Report DrGordons June 4, 2024 2:01 PM BST
When jockeys Paul Doe and Greg Fairley were banned for 12 yrs the trainers were exonerated - it was the owners who were the culprits.
Report impossible123 June 4, 2024 2:24 PM BST
Jockey and trainer relationship is akin to upstairs downstairs in employment; upstairs will be ruling the roost, downstairs the coolies.

But, punters are above both in horseracing, and not held to ransom by these two entities. Here's hoping. Hence, utmost prudence and selective in betting are key qualities to minimise engineered manipulation of form.
Report Somerset Sam June 4, 2024 9:04 PM BST
And we just don't know how well Tommo knows her mum........
Report impossible123 June 4, 2024 9:54 PM BST
Who cares?
Report Somerset Sam June 5, 2024 5:22 AM BST

Jun 4, 2024 -- 9:54PM, impossible123 wrote:


Who cares?


Clearly doesnt get the joke but feels the need to get involved anyway......

Report Somerset Sam June 5, 2024 5:24 AM BST
https://youtu.be/wz3--LKYRRg?si=TIpyBRvgAt7At3mr
Report Cardinal Scott September 16, 2024 6:09 PM BST
Well done gal

6.00 Kempers
Report DrGordons September 16, 2024 6:24 PM BST
Very good on Raintown on Sat too.
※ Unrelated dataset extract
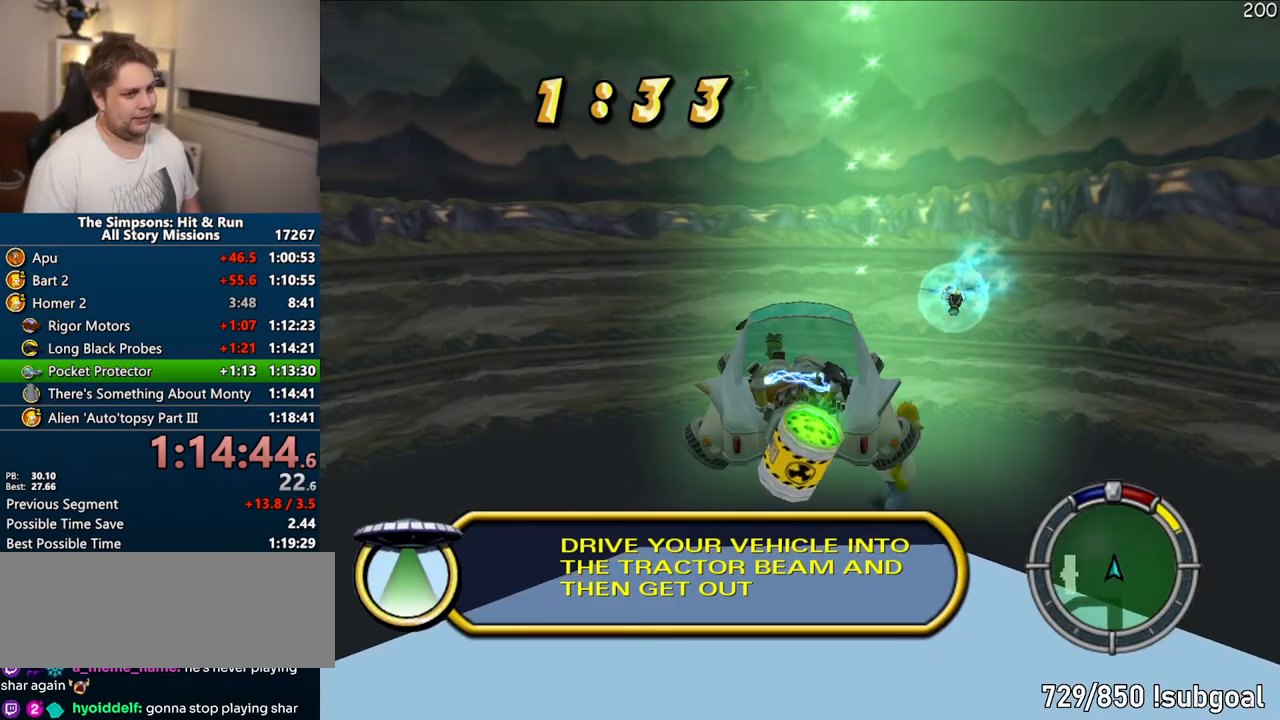
{"buttons": ["SQUARE"], "left_stick": "up-right", "right_stick": "down-right", "events": [[217, "right_stick", "right"], [267, "SQUARE", "down"], [267, "right_stick", "down-right"]]}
Needs more breaks.
Report impossible123 September 16, 2024 6:43 PM BST
Ms Gordon is a good jockey, and is Ms Turner. But, both need more support from trainers like Ms Osborne and Ms Doyle.
Report 1st time poster September 16, 2024 6:49 PM BST
Gordon got help from boys in blue  before saffie and Doyle were getting help from anybody
Report impossible123 September 16, 2024 7:02 PM BST
Something untoward happened when she was at Mr Palmer. She was doing so well until then.